1. Developing a framework using analytical tools (NTK, replica theory etc.) to do active learning (finding relevant training samples that maximally improve generalization) and neural architecture search.
2. How does curriculum learning affect adversarial robustness of a neural net? A possible explanation of adversarial susceptibility of neural networks is that they are trained on complicated datasets from scratch.

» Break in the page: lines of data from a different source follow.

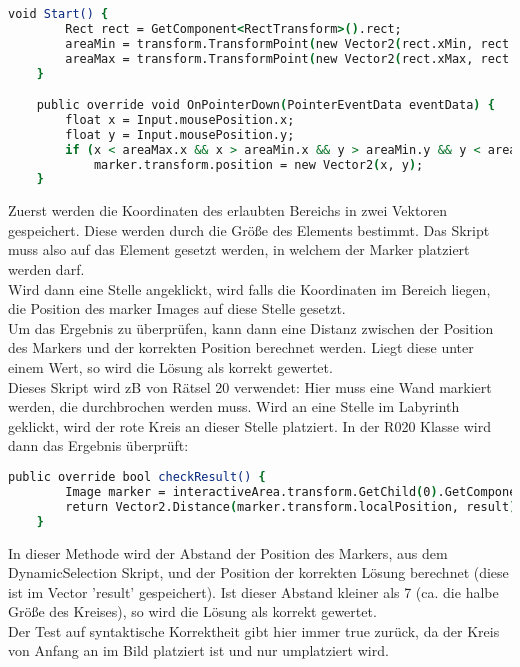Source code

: {\begin{lstlisting}[language=csh, caption={DynamicSelection Skript}]
	void Start() {
        Rect rect = GetComponent<RectTransform>().rect;
        areaMin = transform.TransformPoint(new Vector2(rect.xMin, rect.yMin));
        areaMax = transform.TransformPoint(new Vector2(rect.xMax, rect.yMax));
    }

    public override void OnPointerDown(PointerEventData eventData) {
        float x = Input.mousePosition.x;
        float y = Input.mousePosition.y;
        if (x < areaMax.x && x > areaMin.x && y > areaMin.y && y < areaMax.y)
            marker.transform.position = new Vector2(x, y);
    }
\end{lstlisting}
Zuerst werden die Koordinaten des erlaubten Bereichs in zwei Vektoren gespeichert. Diese werden durch die Größe des Elements bestimmt. Das Skript muss also auf das Element gesetzt werden, in welchem der Marker platziert werden darf. \\
Wird dann eine Stelle angeklickt, wird falls die Koordinaten im Bereich liegen, die Position des marker Images auf diese Stelle gesetzt.\\
Um das Ergebnis zu überprüfen, kann dann eine Distanz zwischen der Position des Markers und der korrekten Position berechnet werden. Liegt diese unter einem Wert, so wird die Lösung als korrekt gewertet.\\

Dieses Skript wird zB von Rätsel 20 verwendet:
Hier muss eine Wand markiert werden, die durchbrochen werden muss. Wird an eine Stelle im Labyrinth geklickt, wird der rote Kreis an dieser Stelle platziert. In der R020 Klasse wird dann das Ergebnis überprüft:
\begin{lstlisting}[language=csh, caption={checkResult Methode in der Klasse von Rätsel 3}]
public override bool checkResult() {
        Image marker = interactiveArea.transform.GetChild(0).GetComponent<DynamicSelection>().marker;
        return Vector2.Distance(marker.transform.localPosition, result) < 7;
    }
\end{lstlisting}
In dieser Methode wird der Abstand der Position des Markers, aus dem DynamicSelection Skript, und der Position der korrekten Lösung berechnet (diese ist im Vector 'result' gespeichert). Ist dieser Abstand kleiner als 7 (ca. die halbe Größe des Kreises), so wird die Lösung als korrekt gewertet.\\
Der Test auf syntaktische Korrektheit gibt hier immer true zurück, da der Kreis von Anfang an im Bild platziert ist und nur umplatziert wird.

}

This is akin to taking advanced classes without knowing the prerequisites and learning the wrong lessons.

Robert M. Gower

1. Testing and designing stochastic optimization methods for learning models that almost interpolate.
2. A new natural policy gradient method: Exploiting curvature for RL.

Shirley Ho

1. Explore astrophysical applications of NLP models.
2. Explore the neural tangent kernel and neural architecture search.

Pearson Miller

Pearson Miller will co-mentor on the following topics:

1.Dimensionality reduction for large-scale tissue flows in developing embryos
2. Representation and modeling of spatiotemporal gene expression datasets

Natalie Sauerwald

1. While we often think of genes as functional units of the genome, the same gene can be modified to form multiple isoforms which can vary significantly in their respective functions. This topic will apply machine learning methods to integrate isoform and structural data to better understand the functional implications of different genetic isoforms.

Anirvan Sengupta

1. Learning dynamics from data: We would like to benchmark different models for learning latent dynamics for scientific problems.

Stanislav Y. Shvartsman

Stanislav Y. Shvartsman will co-mentor on the following topics:

1. Dimensionality reduction for large-scale tissue flows in developing embryos
2. Representation and modeling of spatiotemporal gene expression datasets

David Spergel

1. Application of machine Learning in cosmological challenges

Alex Williams

1. This topic will analyze camera and microphone array recordings of Mongolian gerbil families in collaboration with labs run by professors Dan Sanes and David Schneider at NYU. Gerbils are highly social rodents — more so than typical laboratory species — and they produce elaborate vocal call sequences in their social interactions. From these video and audio data, researchers want to extract all vocalizations and identify which gerbil produced them (a problem known as speaker diarization). To achieve this, this topic plan to utilize deep convolutional networks and associated methods to quantify uncertainty in deep learning models.

Frank Zijun Zhang

1. Explainable graph neural network approach for cancer risk predictions
The aim of this topic is to make explainable predication of tumor grade classifications and risks for each tumor patient, leveraging personalized whole-genome scale somatic mutations. State-of-the-art deep learning approaches will be applied to model the coding and non-coding mutation effects, and graph neural networks will be used to integrate variant information across the genome. Finally, researchers will use model explaining techniques to distill biomedical insights that help tumor patient treatments.
2. Whole-genome genetic variation effect interrogation in autism
This topic will employ similar underlying computational strategies encompassing deep convolution neural networks and geometric deep learning and apply them to study autism. Researchers will leverage the latest in-house autism cohort collected by SFARI, the largest autism cohort in the world, and explore the genome-wide de novo mutation effects that influence a range of autism-related measures. These include levels and prognosis of autism, comorbidity and other relevant molecular and phenotypical traits.